Estavas aqui e, há pouco ainda, via tuas mãos alvíssimas.
Sim, eu estava ao teu lado de torso nu, colhendo conchas na praia.
Era como se só me interessassem as conchas e pedrinhas perfeitas.
Cioso as escolhia, sob seu olhar terno, e as guardava no embornal que eu trazia ao ombro.
Estavas aqui há pouco e eu comia doce de leite e toda a mais funda lembrança da infância no mais fundo dos Brasis ainda vivendo em paz.
Ah, e tomava leite de cabra e nadava no riacho e a tudo assistias.
E tudo era como se eu me arrumasse para ir à escola, a escola mais distante no mais distante pasto a se atravessar. E nem medo nenhum eu tinha de vaca doida e boi da cara-preta…
Estavas aqui há pouco e não havia mistério nas matemáticas que não decifrássemos num átimo.
Estavas aqui há pouco. Entre as palavras me divertia: jade, rocio, tez, altar, pistilo, éter, riacho, sanga, jã-de-louçã, jaez, adestro, terrina, absoluto, devido, lápis lazuli…

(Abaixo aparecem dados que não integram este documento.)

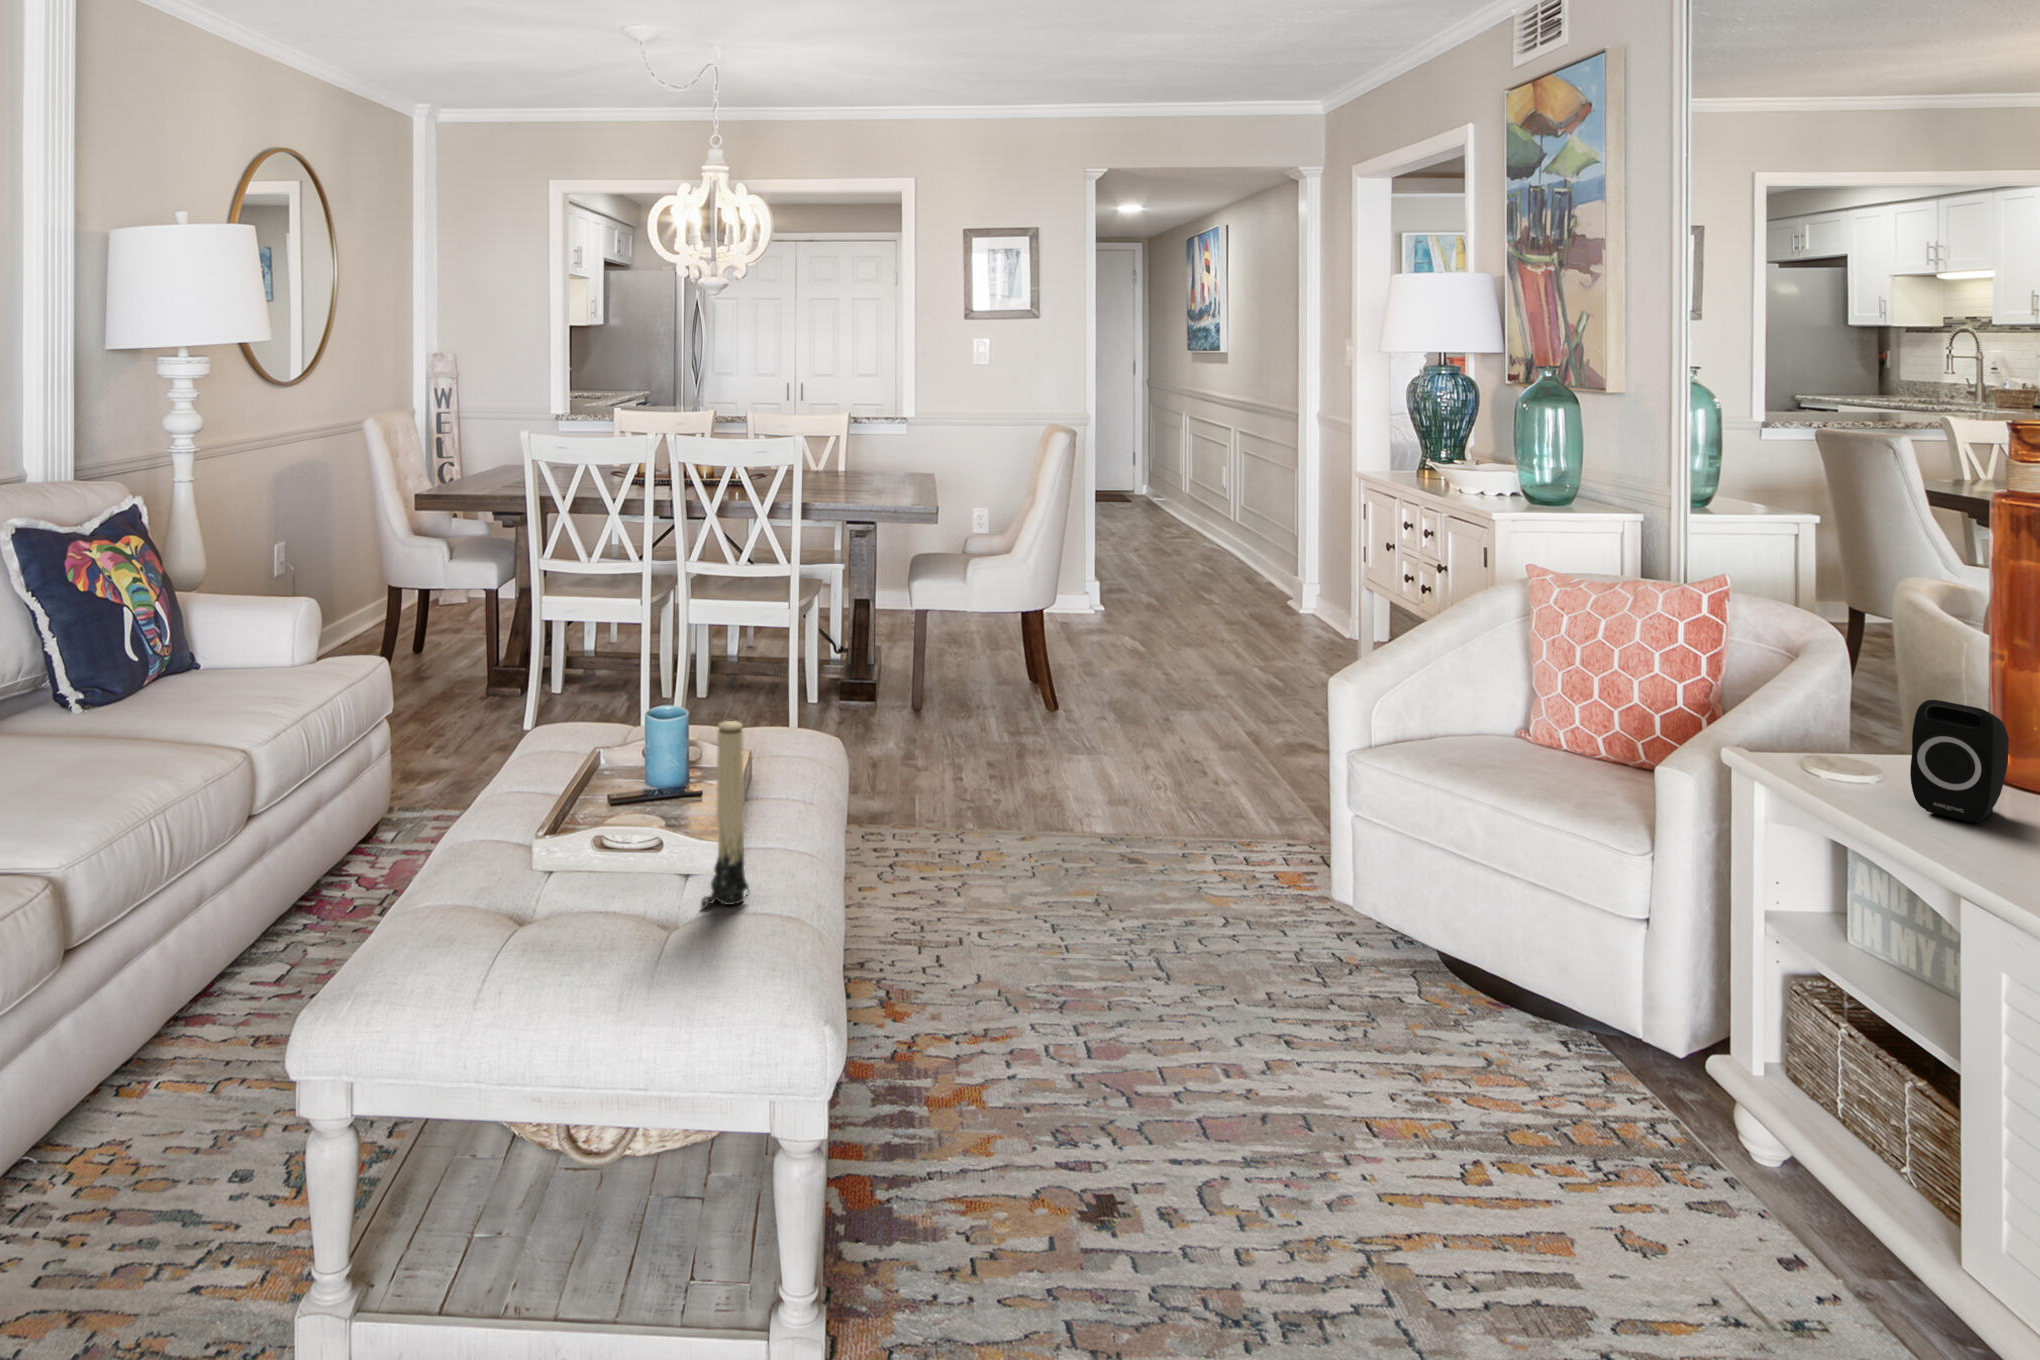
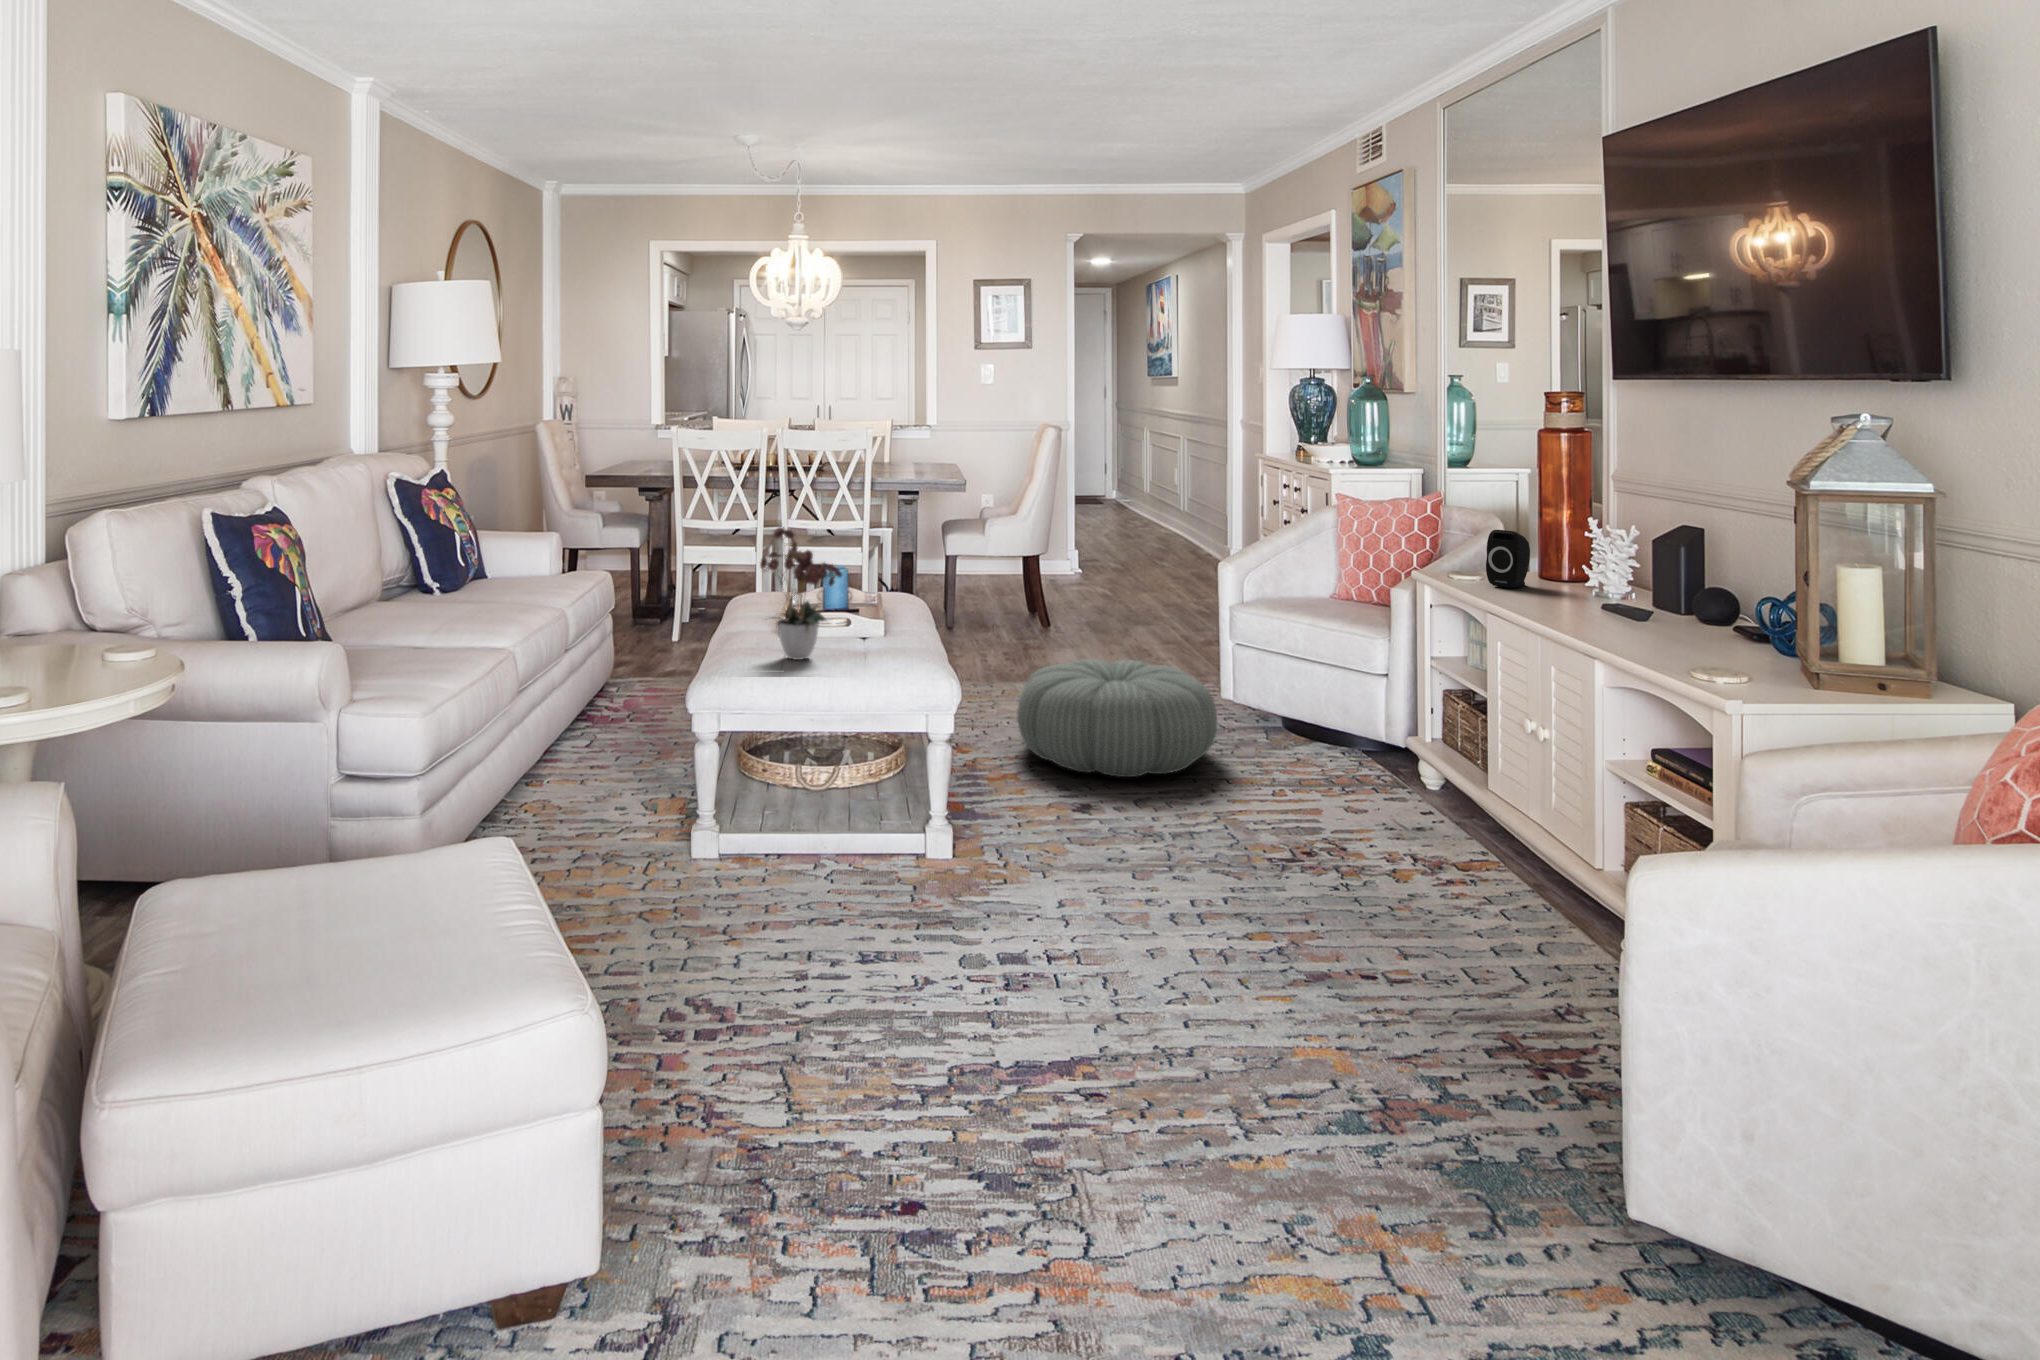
flower arrangement: none [457,668,637,941] -> present [760,527,842,660]
candle: present [701,721,749,908] -> none [876,553,901,650]
pouf: none [984,851,1339,1108] -> present [1017,659,1217,777]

E lembrei-me do amigo, o caçador de palíndromos.
Dentre mil imagens, a da catedral agora visível, donde provêem sons de um órgão que jamais ouvi. E uma cornucópia de frutas e moedas que valiam o ouro de pensamentos mais cristalinos.
Estavas aqui há pouco e o mais ditoso era falar em línguas.
Eu dizia sem entender: eudamonía, tu dizias: makaría, makariótes…makarízein.
E eu: mákar o que é?
– Tu respondias: beatitude.Bem-aventurança e lias o evangelho de Mateus e eu me sentia heureux qui comme Ulisse…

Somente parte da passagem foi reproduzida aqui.